The bill was intended to tighten the asylum application procedure through eliminating permanent residence permits, reducing the validity of five-year permits to three years, making adult children and unmarried partners ineligible for family reunification, broadening the possibilities for pronouncing convicts undesirable, and abolishing judicial penalties for the Immigration and Naturalisation Service (IND) in case procedures exceed the statutory time limit. Besides, the cabinet planned to declare certain regions of Syria, responsible for the largest number of asylum seekers due to its civil war, safe. The Netherlands would reduce its commitment to take on UNHCR refugees for resettlement from 500 to 200. Furthermore, the Dispersal Act would be repealed, and border checks would start in late November with other countries of the Schengen Area. 50 to 100 additional prison cells would be allocated to hold rejected asylum seekers, and municipalities would no longer be required to house refugees whose asylum has been granted. Instead, basic housing provisions would be established.

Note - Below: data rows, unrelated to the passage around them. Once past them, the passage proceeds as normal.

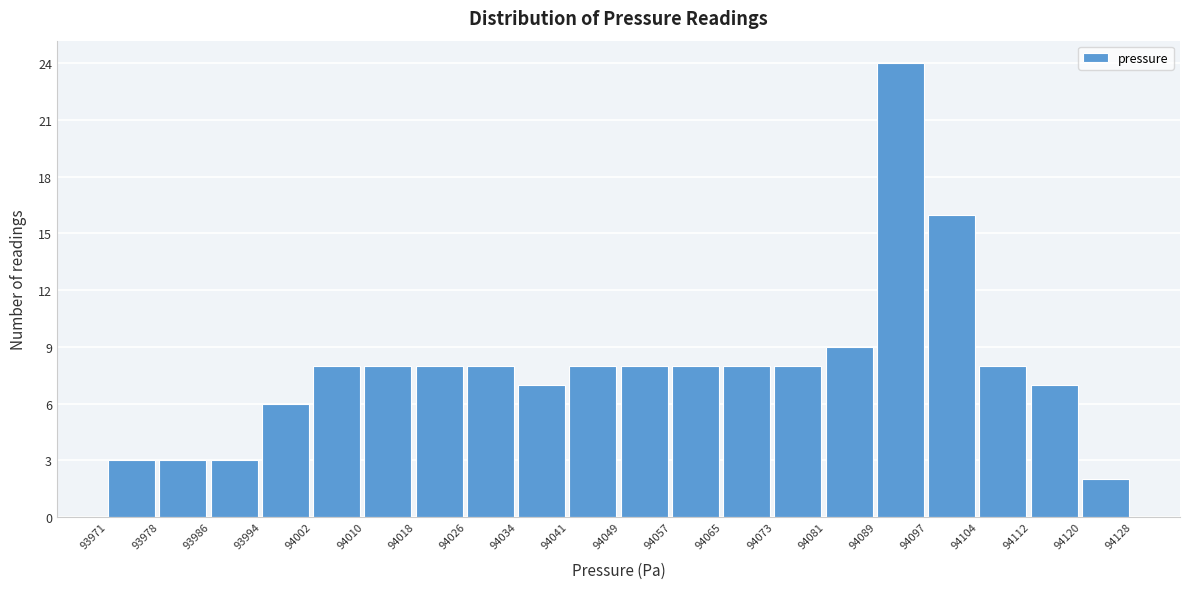

Reading left to right, list every bar in this chart as the range it spans on the x-axis followed by its height. The values are not printed on the chart, so give them approximately, as read against the axis.

93971 to 93978: 3
93978 to 93986: 3
93986 to 93994: 3
93994 to 94002: 6
94002 to 94010: 8
94010 to 94018: 8
94018 to 94026: 8
94026 to 94034: 8
94034 to 94041: 7
94041 to 94049: 8
94049 to 94057: 8
94057 to 94065: 8
94065 to 94073: 8
94073 to 94081: 8
94081 to 94089: 9
94089 to 94097: 24
94097 to 94104: 16
94104 to 94112: 8
94112 to 94120: 7
94120 to 94128: 2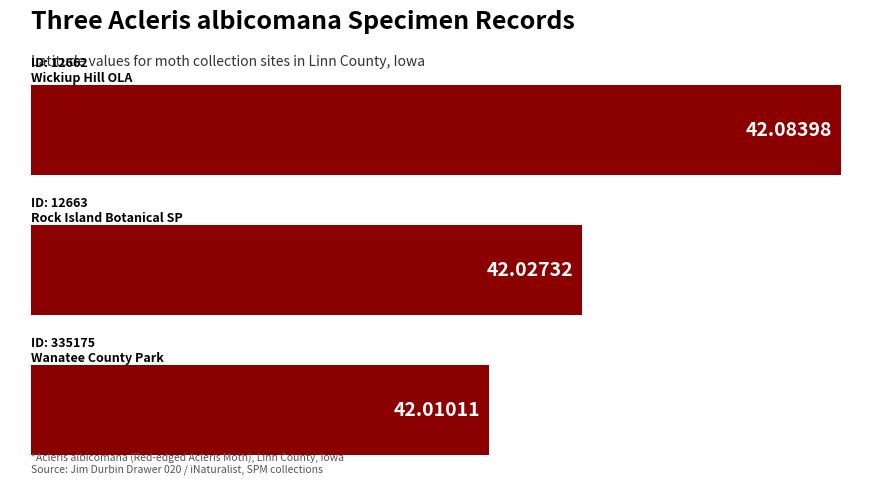

Is it true that Latitude equals 42.0 at 12663?

True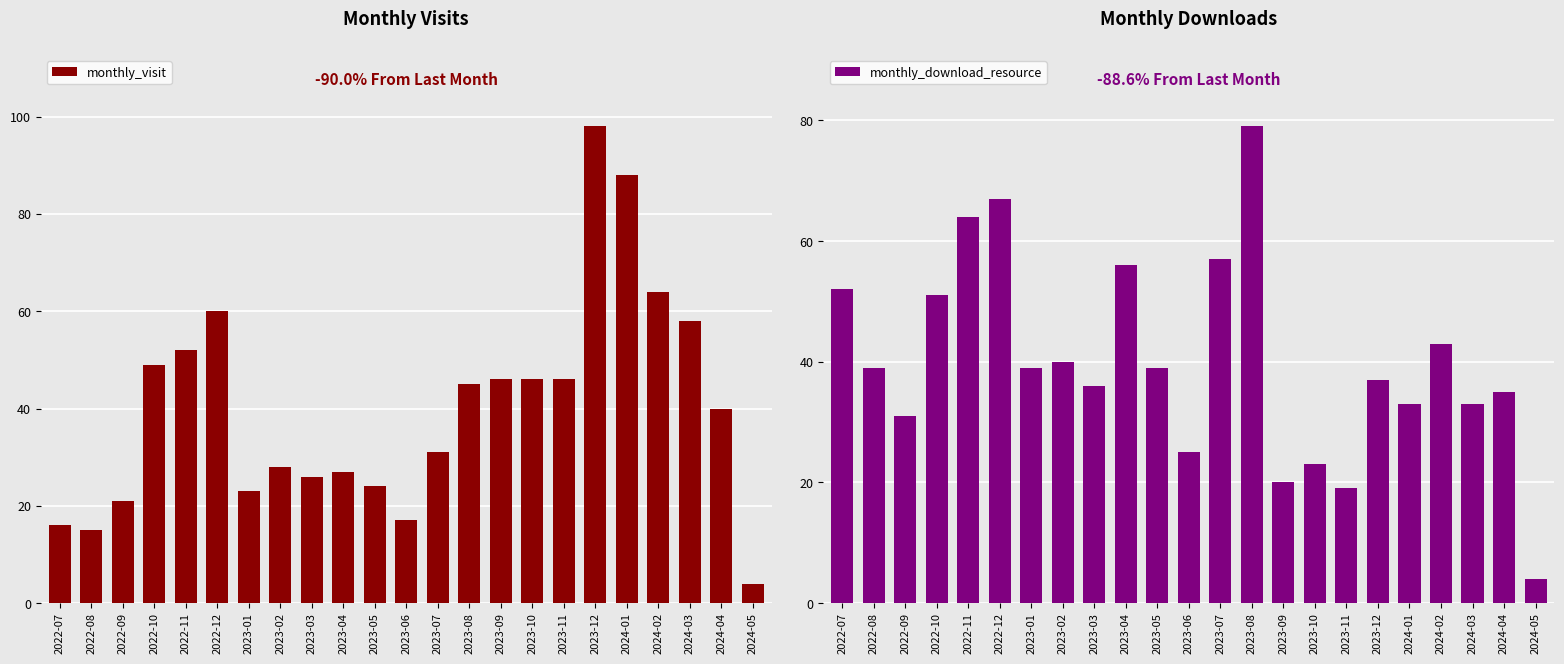

Reading left to right, extract all data points from this chart.

monthly_visit: 2022-07=16	2022-08=15	2022-09=21	2022-10=49	2022-11=52	2022-12=60	2023-01=23	2023-02=28	2023-03=26	2023-04=27	2023-05=24	2023-06=17	2023-07=31	2023-08=45	2023-09=46	2023-10=46	2023-11=46	2023-12=98	2024-01=88	2024-02=64	2024-03=58	2024-04=40	2024-05=4
monthly_download_resource: 2022-07=52	2022-08=39	2022-09=31	2022-10=51	2022-11=64	2022-12=67	2023-01=39	2023-02=40	2023-03=36	2023-04=56	2023-05=39	2023-06=25	2023-07=57	2023-08=79	2023-09=20	2023-10=23	2023-11=19	2023-12=37	2024-01=33	2024-02=43	2024-03=33	2024-04=35	2024-05=4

Parliamentary responses by Faber revealed the existence of a draft note on the proposed asylum crisis by the state advocate, despite earlier statements by Schoof and Faber that no documents existed. Laurens Dassen (Volt) called for the draft note's release, and the House of Representatives adopted the request in November 2024 with NSC's support. The cabinet refused to comply.

=== Implementation ===
The cabinet invoked an article of the Schengen Agreement to ramp up border checks for human trafficking and illegal migration for the duration of six months, starting on 9 December 2024, citing a high influx of asylum seekers. In a letter to Faber, 46 border municipalities expressed their concerns about the measure's effect on commutes. On the same day, the cabinet suspended decisions on asylum applications by Syrians for six months, following the fall of the Assad regime.

After Faber finished the Asylum Emergency Measures Act and the bill establishing a two-tier asylum system, they entered a shortened consultation period. In their review, the Council of State's Administrative Jurisdiction Division, the Council for the Judiciary, and the Netherlands Bar warned that both proposals would lead to increased workload for the judiciary and the Immigration and Naturalisation Service. They also criticized the limited time to assess the bills. The two bills were approved by the cabinet on 20 December 2024, along with the Return and Detention of Aliens Act. The latter had first been introduced by the second Rutte cabinet, and it criminalizes the refusal to cooperate with deportation procedures. Contrary to the October 2024 agreement, the final version of the Asylum Emergency Measures Act included a provision allowing permanent residence permits to be obtained after five years. Besides, Faber clarified in an explanatory note to the bill that adult children and unmarried partners of asylum seekers, excluded from family reunifications, could still enter the Netherlands under a provision of the European Convention on Human Rights.

In early February 2025, the Council of State recommended against proceeding with the Asylum Emergency Measures Act and the bill establishing a two-tier asylum system. It concluded that the bills had been improperly prepared and that the cabinet had not substantiated its claim that the measures would reduce the inflow of asylum seekers or increase the efficiency of the asylum procedure. On the latter, the Council of State wrote that the bills would likely place a greater burden on the IND and the judiciary.